Text provided section start

The Azerbaijan Pavilion is realized under the auspices of the Ministry of Culture and Tourism of the Republic of Azerbaijan.

 

RELATIONAL, OF BAKU

The Concept and Framework of the Exhibition

Beral Madra

Catch phrases such as The End of the Nation-State and Borderless World have been in our everyday vocabulary for almost three decades. Intellectuals are convinced that these phrases mean what is really happening to the nations, but the political schemes and economic systems they live in prevail according to the codes of nation state politics and economy. There are wide-ranging assertions that the nation-state is becoming archaic because it is no longer the best possible system to embrace societies that are becoming more and more heterogeneous with immigration and nation state systems cannot efficiently organize and control economic and social activity. Consequently the rationale behind nations has been hit by the fact that intercultural relations of communities and individuals, market manipulations and the power of knowledge and vital resources cannot be simply controlled for nationalistic goals. Regions have become more important than nations in the sense that they have the possibility to influence and to profit from global politics and the global economy, so that they seem to be autonomous of the nation-states to which they belong. Furthermore, investments, industries and individuals have been largely guided by the communications revolution and computerized information since the 80’s towards an intertwining of the local and the global, which in turn contributes to a borderless world.

Yet, there are still debates over controversial issues: Can individuals meet all of their needs for quality in the electronic communication systems and global marketplace? How can cultural needs such as historical and geographical rootedness, traditions, creativity be a major source of well-being in these systems without the support of the nation state subvention? The elimination of nations may increase
people’s freedom in regional and global interactions but may also lead to a malfunction of well-being. What are the social costs of a borderless world? It is too simple to say that globalization has a dissolving effect on the nation state. However, it is also sensible to speak about the openness and interdependence of nations, and that states have been robbed of their historical role and capacities. The rise of supranational actors, such as the European Union, regional unions and sub-national actors such as non-governmental organizations are indicators of potential change.

Text provided section end
Supplied information section start

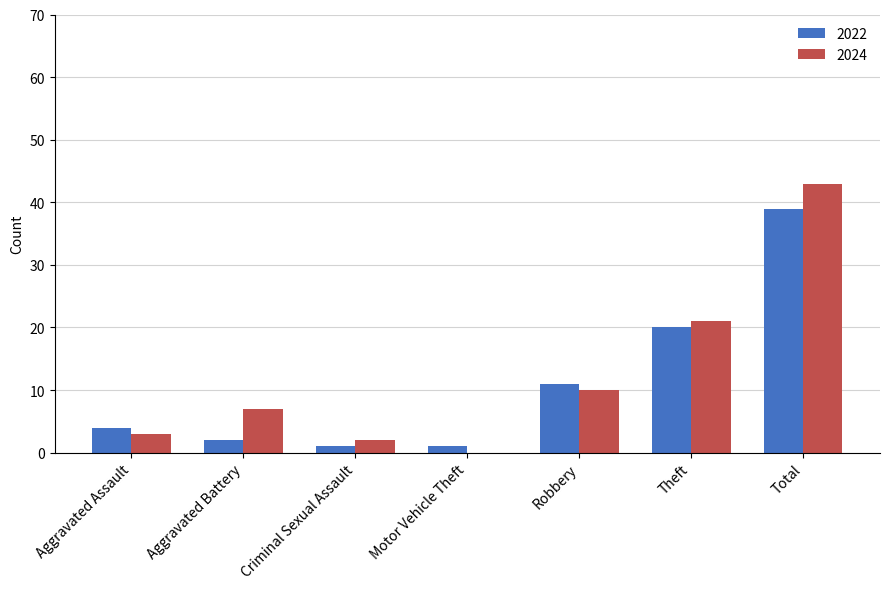

Which series changed the most between Aggravated Battery and Criminal Sexual Assault?

2024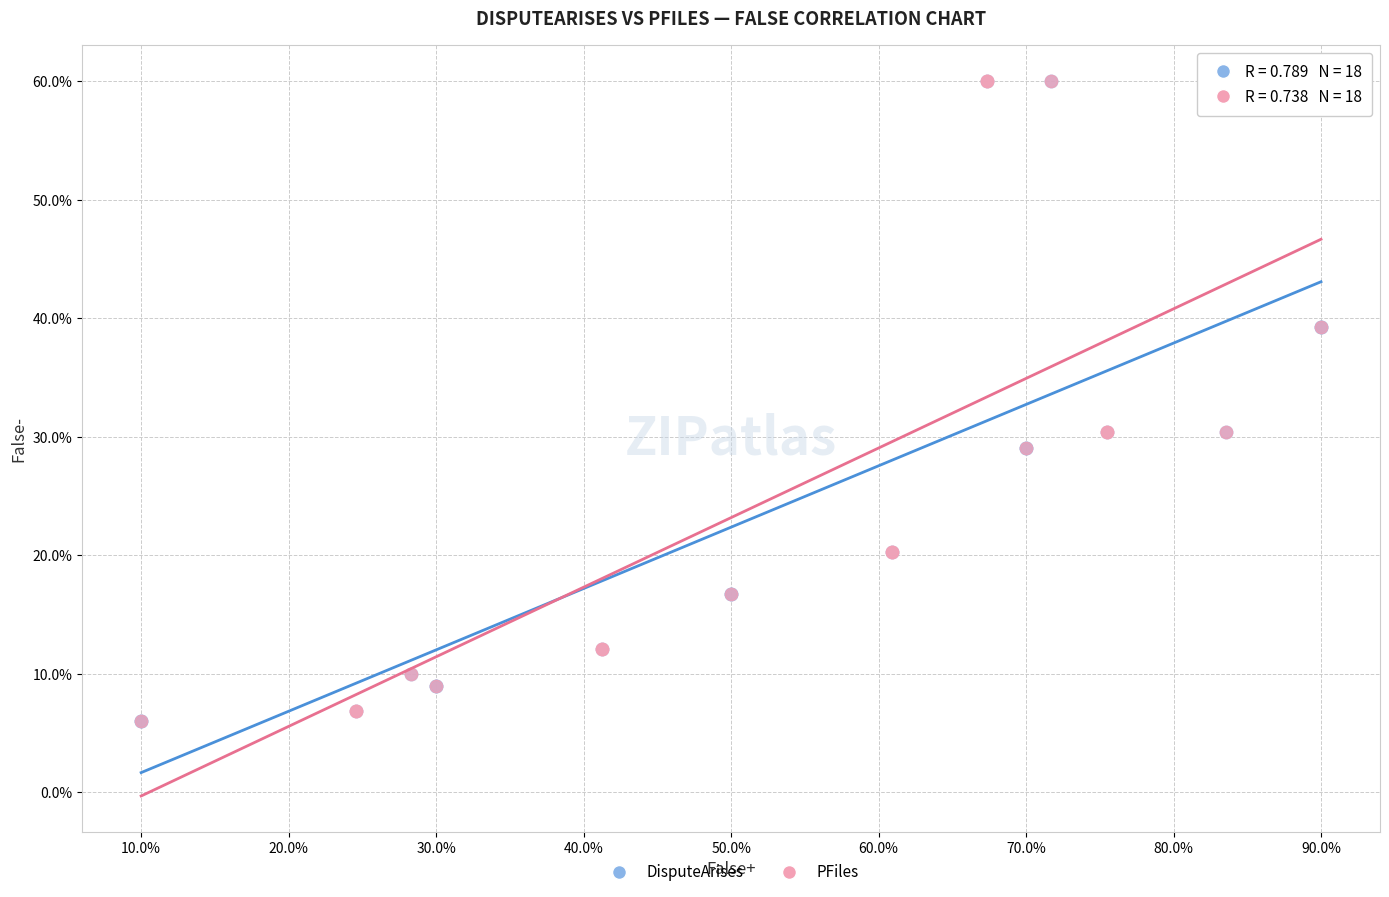

What are all the series names shown in the legend?

DisputeArises, PFiles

Supplied information section end

According to the exhibition text, under whose auspices is the Azerbaijan Pavilion realized? The data has no connection to the exhibition text.

◆ Answer section ◆
The Ministry of Culture and Tourism of the Republic of Azerbaijan.